Parts of the exercise:
**A.** In the battery life passage, which GFXBench battery test replaced T-Rex HD?
**B.** Name every tablet whose WiFi web browsing battery life the battery life passage compares with the 9.7" iPad Pro.
**C.** Please write the next part of the iPad Pro battery life review, starting after its final line.

Selected passage:

....

Battery Life

Apple has always advertised the iPad as achieving all day battery life. I've generally found that to be true based on my usage, although on days where I use the larger iPad Pro with the Apple Pencil heavily I can find myself looking for a charger by the time the work day is over. With our 2016 mobile test suite we've rolled out a new WiFi web browsing test that is more taxing on devices than the previous one, along with moving from GFXBench's T-Rex HD battery test to Manhattan Metal. With the 9.7" iPad Pro having a similar battery capacity to the iPad Air 2 it can hopefully be expected that battery life remains the same, or possibly improves.

Web Browsing Battery Battery Life 2016 (WiFi)

In our 2016 WiFi web browsing test the 9.7" iPad Pro comes in at roughly the same runtime as the iPad Air 2. Apple has always advertised a ten hour battery life for iPads, and that generally held true in our old test which did static page loads. But in our new test the iPads simply can't last that long due to the heavier and more representative workload.

Unfortunately I no longer have the Tab S2 for comparisons to a non-Google Android tablet in this test, but when it comes to battery life the 9.7" iPad Pro lasts a bit longer than the Nexus 9 and significantly shorter than Google's Pixel C. The Pixel C is also significantly thicker and heavier, but its LTPS display also helps it to drive down platform power, and I wouldn't expect to see the iPads approach it any time soon with Apple's continued focus on driving down mass and thickness, and reliance on IGZO displays to achieve their switching refresh rate.

Video Playback Battery Life (720p, 4Mbps HP H.264)

....

Stored data entries:
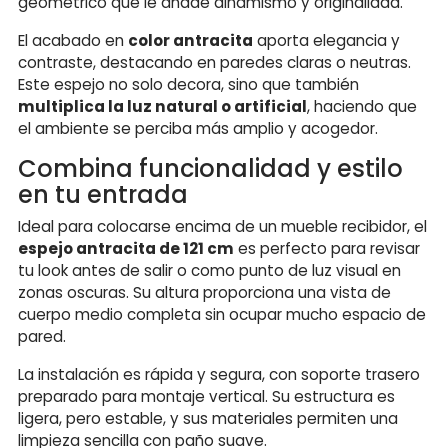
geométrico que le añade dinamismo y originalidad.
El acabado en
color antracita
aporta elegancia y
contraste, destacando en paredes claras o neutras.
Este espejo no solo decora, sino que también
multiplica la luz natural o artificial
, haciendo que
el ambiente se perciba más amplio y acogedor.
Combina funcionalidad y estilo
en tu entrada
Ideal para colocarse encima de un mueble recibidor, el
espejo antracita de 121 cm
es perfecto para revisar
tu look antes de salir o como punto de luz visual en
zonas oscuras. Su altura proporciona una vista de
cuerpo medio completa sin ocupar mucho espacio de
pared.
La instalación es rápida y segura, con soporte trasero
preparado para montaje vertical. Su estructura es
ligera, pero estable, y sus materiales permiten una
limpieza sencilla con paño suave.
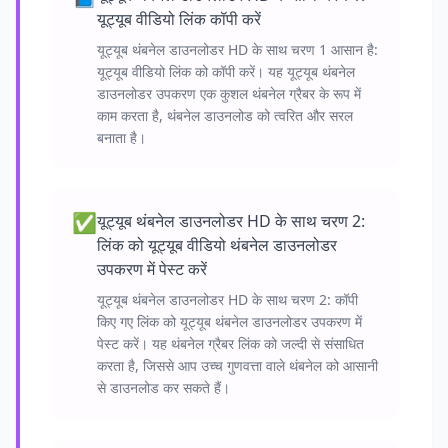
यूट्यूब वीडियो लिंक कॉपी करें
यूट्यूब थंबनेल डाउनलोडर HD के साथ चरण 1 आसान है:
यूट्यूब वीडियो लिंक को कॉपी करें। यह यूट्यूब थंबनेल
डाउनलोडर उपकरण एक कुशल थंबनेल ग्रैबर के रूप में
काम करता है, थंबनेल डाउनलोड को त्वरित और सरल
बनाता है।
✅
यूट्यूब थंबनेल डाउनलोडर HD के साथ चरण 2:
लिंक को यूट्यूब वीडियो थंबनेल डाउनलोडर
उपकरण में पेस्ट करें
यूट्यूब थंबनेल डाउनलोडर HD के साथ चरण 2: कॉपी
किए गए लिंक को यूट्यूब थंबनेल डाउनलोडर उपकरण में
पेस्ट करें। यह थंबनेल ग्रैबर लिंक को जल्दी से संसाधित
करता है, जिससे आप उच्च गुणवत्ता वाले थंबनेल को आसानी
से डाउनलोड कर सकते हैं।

....

Numbered responses:
**A.** Manhattan Metal

**B.** iPad Air 2, Nexus 9, Pixel C

**C.**
The 9.7" iPad Pro does well in our video playback test. This test hasn't changed from the 2014 one, as my measurements found that the impact of moving to higher resolution and higher bitrate test files has a negligible impact on battery life due to the fact that the decoding for H.264 is all handled by dedicated hardware. You can see that the Pixel C still leads the pack, and the Tab S2 is close behind it even though it's incredibly thin and has a relatively small battery, and this is due to its AMOLED display using much less power in low APL videos than your typical IPS LCD on a tablet.

It's worth noting that we see a regression here from the iPad Air 2. The 9.7" iPad Pro actually has a slightly larger battery than the iPad Air 2, and I'm not sure where the difference here is coming from (possibly the display?), as our video playback test is conducted in airplane mode with no background tasks or location services, so there's not much room for software variance.

GFXBench Manhattan 3.1 / Metal Battery Life

GFXBench Manhattan 3.1 / Metal Final Frame Rate

In the GFXBench 3.1 Manhattan battery test the 9.7" iPad Pro performs incredibly well. Not only does it last slightly longer than the iPad Air 2, but the GPU performance throughout the test is more than double that of the A8X. With our old T-Rex HD test we saw Apple's devices essentially maintain the same frame rate for the entire test, as the GPUs were so fast that they were actually spending time idling. With Manhattan this isn't the case, and we see that the 9.7" iPad Pro does show signs of throttling. In general the performance is still very stable, and the throttling is not near as serious as what I've seen on competing Android tablets running the old T-Rex test with its lighter workload.

Charge Time

Smartphones have gone from taking several hours to charge a few years ago to only taking an hour or two today. Unfortunately we haven't see such improvements with tablets. While charge times have certainly gone down with Apple's 9.7" iPads, that's due to shrinking batteries rather than significantly faster charging. With the 12.9" iPad Pro Josh measured a charge time of over five hours, which is really unacceptable to say the least. With the 9.7" iPad Pro using a battery of similar size to the iPad Air 2, it can hopefully be expected that the charge time will be similar too.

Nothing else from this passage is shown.